PROBLEM:
Look below for the line containing "B. Adoption of"; from there through the line containing "Pursuant to the", both lines included, please set down each line exactly and nothing else.

(Extracted page text data)
================================
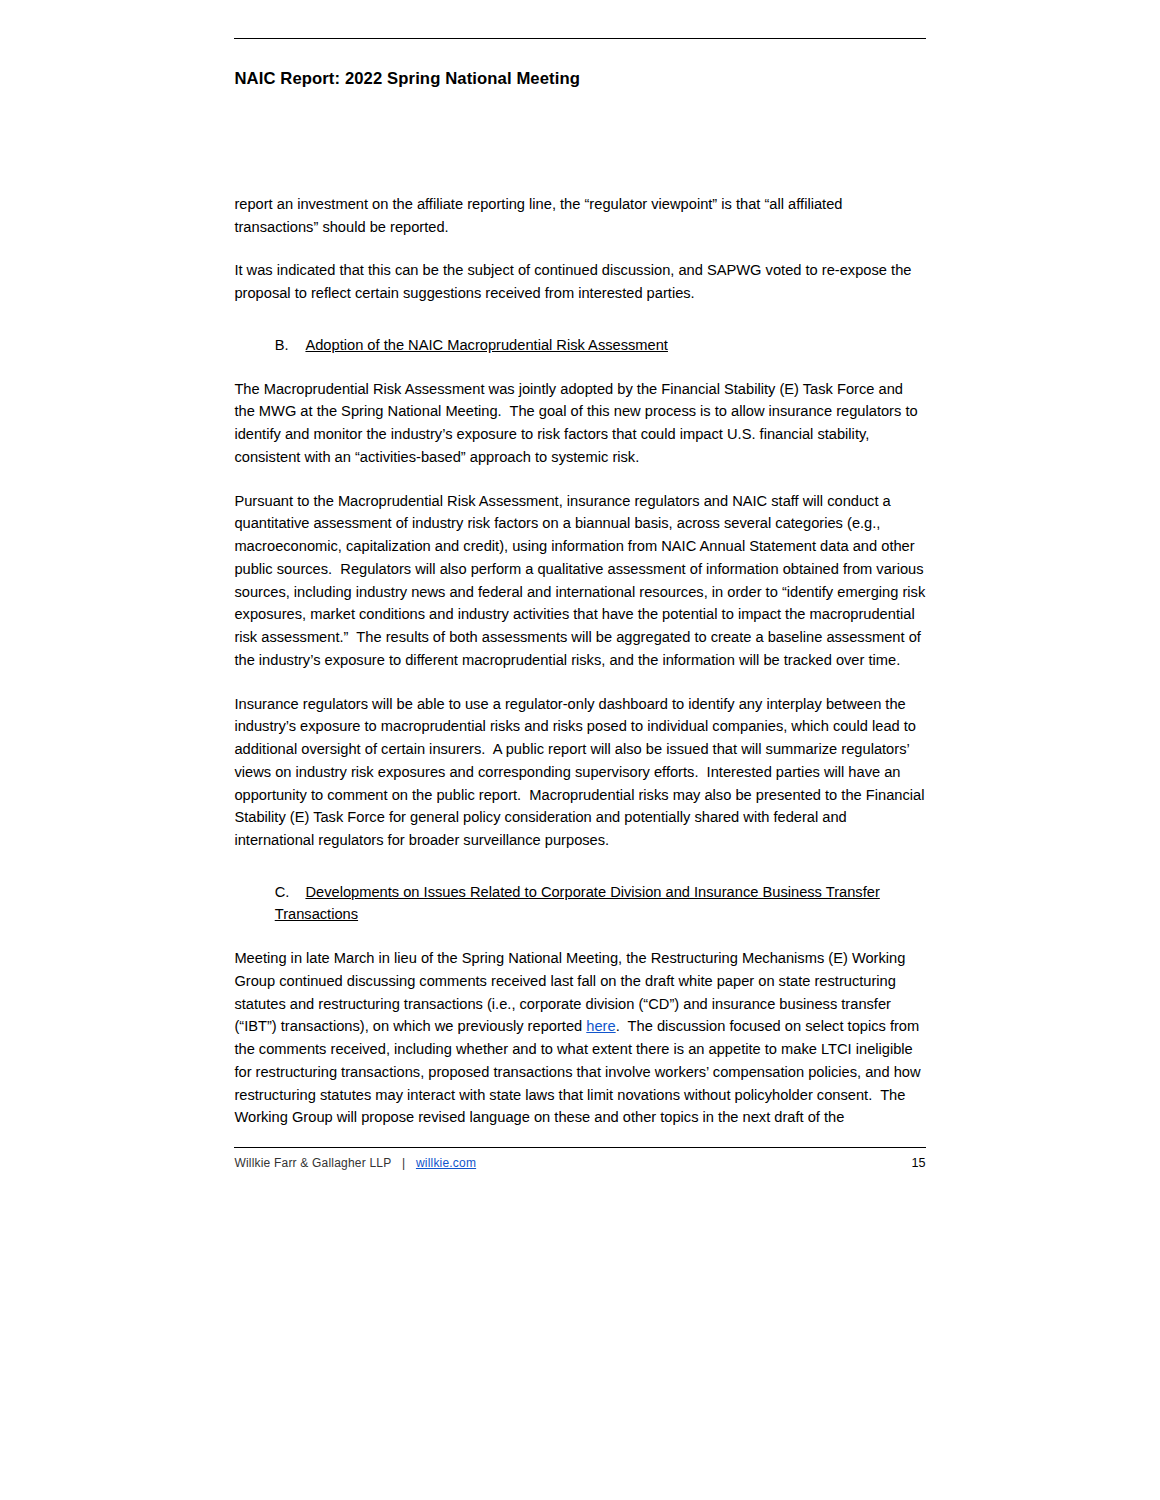NAIC Report: 2022 Spring National Meeting
report an investment on the affiliate reporting line, the “regulator viewpoint” is that “all affiliated transactions” should be reported.
It was indicated that this can be the subject of continued discussion, and SAPWG voted to re-expose the proposal to reflect certain suggestions received from interested parties.
B. Adoption of the NAIC Macroprudential Risk Assessment
The Macroprudential Risk Assessment was jointly adopted by the Financial Stability (E) Task Force and the MWG at the Spring National Meeting. The goal of this new process is to allow insurance regulators to identify and monitor the industry’s exposure to risk factors that could impact U.S. financial stability, consistent with an “activities-based” approach to systemic risk.
Pursuant to the Macroprudential Risk Assessment, insurance regulators and NAIC staff will conduct a quantitative assessment of industry risk factors on a biannual basis, across several categories (e.g., macroeconomic, capitalization and credit), using information from NAIC Annual Statement data and other public sources. Regulators will also perform a qualitative assessment of information obtained from various sources, including industry news and federal and international resources, in order to “identify emerging risk exposures, market conditions and industry activities that have the potential to impact the macroprudential risk assessment.” The results of both assessments will be aggregated to create a baseline assessment of the industry’s exposure to different macroprudential risks, and the information will be tracked over time.
Insurance regulators will be able to use a regulator-only dashboard to identify any interplay between the industry’s exposure to macroprudential risks and risks posed to individual companies, which could lead to additional oversight of certain insurers. A public report will also be issued that will summarize regulators’ views on industry risk exposures and corresponding supervisory efforts. Interested parties will have an opportunity to comment on the public report. Macroprudential risks may also be presented to the Financial Stability (E) Task Force for general policy consideration and potentially shared with federal and international regulators for broader surveillance purposes.
C. Developments on Issues Related to Corporate Division and Insurance Business Transfer Transactions
Meeting in late March in lieu of the Spring National Meeting, the Restructuring Mechanisms (E) Working Group continued discussing comments received last fall on the draft white paper on state restructuring statutes and restructuring transactions (i.e., corporate division (“CD”) and insurance business transfer (“IBT”) transactions), on which we previously reported here. The discussion focused on select topics from the comments received, including whether and to what extent there is an appetite to make LTCI ineligible for restructuring transactions, proposed transactions that involve workers’ compensation policies, and how restructuring statutes may interact with state laws that limit novations without policyholder consent. The Working Group will propose revised language on these and other topics in the next draft of the
Willkie Farr & Gallagher LLP | willkie.com
15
================================
RESULT OF THIS TASK:
B. Adoption of the NAIC Macroprudential Risk Assessment
The Macroprudential Risk Assessment was jointly adopted by the Financial Stability (E) Task Force and the MWG at the Spring National Meeting. The goal of this new process is to allow insurance regulators to identify and monitor the industry’s exposure to risk factors that could impact U.S. financial stability, consistent with an “activities-based” approach to systemic risk.
Pursuant to the Macroprudential Risk Assessment, insurance regulators and NAIC staff will conduct a quantitative assessment of industry risk factors on a biannual basis, across several categories (e.g., macroeconomic, capitalization and credit), using information from NAIC Annual Statement data and other public sources. Regulators will also perform a qualitative assessment of information obtained from various sources, including industry news and federal and international resources, in order to “identify emerging risk exposures, market conditions and industry activities that have the potential to impact the macroprudential risk assessment.” The results of both assessments will be aggregated to create a baseline assessment of the industry’s exposure to different macroprudential risks, and the information will be tracked over time.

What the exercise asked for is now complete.